Compared to women without functional constipation, women with functional constipation are 62% more likely to have OAB and three times more likely to experience OAB with urinary incontinence.

Complications

In the past, OAB was not thought to be a progressive disease but rather one that was variable and could fluctuate over time. There is increasing evidence that this is not the case in all people and that, if left untreated, OAB can cause a number of short-term and long-term complications.

Dehydration

Polyuria is almost invariably linked to an increased risk of dehydration. In people with OAB, in whom polyuria may be chronic, the loss of body fluids increases the concentration of urine, which acts as an irritant in the bladder. Studies have long suggested that this promotes urinary incontinence in people with OAB.

Chronic dehydration can also promote the formation of urinary crystals that develop into renal calculi (kidney stones) over time. Constipation is also a common concern.

Upper Urinary Tract Infections

The persistent stress placed on the bladder from years of muscular contractions can induce structural changes to the bladder itself, including:

  • Trabeculated bladder: In which the bladder is no longer able to expand when filled or contract when emptied
  • Bladder diverticulum: In which weakened parts of the bladder wall start to thin and form pouches

These conditions often co-occur and are both associated with an increased risk of upper urinary tract infections (UTIs).

With a trabeculated bladder, the loss of muscle tone can cause urine to reflux (backflow) into the kidneys and establish an infection (called pyelonephritis). With a bladder diverticulum, the same can occur due to bladder outlet obstruction.

In rare cases, a bladder diverticulum can cause the organ to rupture, requiring emergency surgery.

Depression

Beyond the physical toll that OAB can inflict on the body, it can also cause serious emotional harm to people unable to cope with their urinary symptoms.

A 2016 study published in BMC Urology reported that around 30% of people with OAB meet the clinical definition of depression. Not surprisingly, the severity of depression typically corresponds to the severity of OAB symptoms.

Compared to counterparts without depression, people with OAB and depression are 68% more likely to experience severe incontinence and report that OAB interfered with their quality of life and ability to function.

While external factors such as social isolation, nocturia-induced fatigue, and loss of productivity at work may contribute to the onset of depression, some researchers believe there is a mechanistic link between OAB and clinical depression.

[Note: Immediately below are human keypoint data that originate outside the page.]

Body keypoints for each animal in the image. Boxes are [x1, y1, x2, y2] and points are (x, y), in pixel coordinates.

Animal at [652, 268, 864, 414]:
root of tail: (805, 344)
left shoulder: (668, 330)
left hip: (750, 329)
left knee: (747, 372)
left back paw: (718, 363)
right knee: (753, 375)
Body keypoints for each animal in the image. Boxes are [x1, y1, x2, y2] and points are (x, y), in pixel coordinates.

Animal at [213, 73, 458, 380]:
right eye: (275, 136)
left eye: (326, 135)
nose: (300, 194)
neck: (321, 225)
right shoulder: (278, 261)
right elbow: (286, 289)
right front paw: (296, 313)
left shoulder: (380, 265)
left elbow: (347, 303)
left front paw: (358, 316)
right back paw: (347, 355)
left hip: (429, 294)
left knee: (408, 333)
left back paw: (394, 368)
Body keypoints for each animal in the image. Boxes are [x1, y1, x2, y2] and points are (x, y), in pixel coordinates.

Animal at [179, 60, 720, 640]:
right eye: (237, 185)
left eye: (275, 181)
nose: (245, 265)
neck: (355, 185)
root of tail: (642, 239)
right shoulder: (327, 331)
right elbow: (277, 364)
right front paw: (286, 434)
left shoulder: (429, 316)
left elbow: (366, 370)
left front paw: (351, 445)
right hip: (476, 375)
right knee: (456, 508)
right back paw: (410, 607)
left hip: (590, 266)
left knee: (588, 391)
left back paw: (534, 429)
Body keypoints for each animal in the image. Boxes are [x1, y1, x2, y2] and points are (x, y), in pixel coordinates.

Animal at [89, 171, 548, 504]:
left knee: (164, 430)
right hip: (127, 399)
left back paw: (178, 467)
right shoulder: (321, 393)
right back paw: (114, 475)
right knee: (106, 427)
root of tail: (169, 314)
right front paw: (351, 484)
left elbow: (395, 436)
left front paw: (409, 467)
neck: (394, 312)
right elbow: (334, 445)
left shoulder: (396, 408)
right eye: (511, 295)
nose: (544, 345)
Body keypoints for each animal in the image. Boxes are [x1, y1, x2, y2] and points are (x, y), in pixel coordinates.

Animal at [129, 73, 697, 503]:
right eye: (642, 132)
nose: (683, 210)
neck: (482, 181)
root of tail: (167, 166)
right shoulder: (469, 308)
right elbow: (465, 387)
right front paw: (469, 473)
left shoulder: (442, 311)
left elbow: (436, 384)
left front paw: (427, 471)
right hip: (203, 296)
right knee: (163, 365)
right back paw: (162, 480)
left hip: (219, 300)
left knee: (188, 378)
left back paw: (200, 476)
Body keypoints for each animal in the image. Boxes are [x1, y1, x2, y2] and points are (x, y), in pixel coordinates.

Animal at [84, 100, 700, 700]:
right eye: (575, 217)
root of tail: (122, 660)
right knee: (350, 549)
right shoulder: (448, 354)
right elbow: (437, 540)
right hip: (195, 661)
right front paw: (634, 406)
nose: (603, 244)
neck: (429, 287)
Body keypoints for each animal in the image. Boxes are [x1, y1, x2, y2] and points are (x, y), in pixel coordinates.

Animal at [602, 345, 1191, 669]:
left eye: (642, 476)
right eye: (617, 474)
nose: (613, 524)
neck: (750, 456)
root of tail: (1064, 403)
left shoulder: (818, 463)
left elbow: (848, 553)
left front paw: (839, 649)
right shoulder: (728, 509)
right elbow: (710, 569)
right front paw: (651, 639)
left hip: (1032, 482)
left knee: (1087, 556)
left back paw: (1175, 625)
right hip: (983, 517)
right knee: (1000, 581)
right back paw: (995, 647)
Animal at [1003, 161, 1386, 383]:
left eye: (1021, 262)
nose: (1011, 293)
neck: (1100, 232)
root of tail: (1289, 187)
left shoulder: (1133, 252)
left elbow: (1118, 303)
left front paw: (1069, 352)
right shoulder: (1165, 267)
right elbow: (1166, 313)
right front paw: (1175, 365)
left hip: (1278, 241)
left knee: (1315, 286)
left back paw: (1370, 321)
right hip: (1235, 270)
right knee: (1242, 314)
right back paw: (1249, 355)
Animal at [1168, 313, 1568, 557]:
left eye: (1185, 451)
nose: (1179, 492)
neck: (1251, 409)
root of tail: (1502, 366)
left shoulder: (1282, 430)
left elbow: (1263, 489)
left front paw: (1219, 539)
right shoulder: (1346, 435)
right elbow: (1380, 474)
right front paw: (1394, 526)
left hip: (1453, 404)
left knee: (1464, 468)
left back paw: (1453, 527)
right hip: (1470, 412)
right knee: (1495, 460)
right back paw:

Some studies suggest that OAB is linked to the deterioration of executive function rather than the urinary tract. This is evidenced in part by a 2020 study in the Canadian Geriatric Journal in which older adults with OAB take significantly longer to complete executive function tests than a matched set of adults without OAB.

In a similar vein, diminished executive function is characteristic of major depression and may account for why OAB is often more severe in those with depression.

Other scientists hypothesize that bladder control is strongly influenced by emotions (as evidenced by people with psychiatric conditions who are at high risk of bladder dysfunction).

If so, physiological and psychological factors may perpetuate a cycle wherein OAB triggers feelings of anxiety/depression, and anxiety/depression promotes or intensifies symptoms of OAB.

When to See a Doctor

One of the primary features of OAB is a diminished quality of life. As such, if any urological symptom is causing you persistent anxiety or impeding your ability to function, ask your doctor for a referral to a urologist for further evaluation.

It is also important to recognize the symptoms of OAB and not to dismiss them as a “part of getting old.” Although OAB is more common in older adults, most older adults do not get it.

For this reason, you should see a urologist if you experience:

  • A constant urge to pee
  • Frequent urination (more than seven times daily)
  • Bladder spasms
  • Incontinence
  • Leaking of urine
  • Nighttime urination (one or more times nightly)
  • Bedwetting

If treated appropriately, symptoms of OAB may be greatly reduced and in some cases disappear altogether.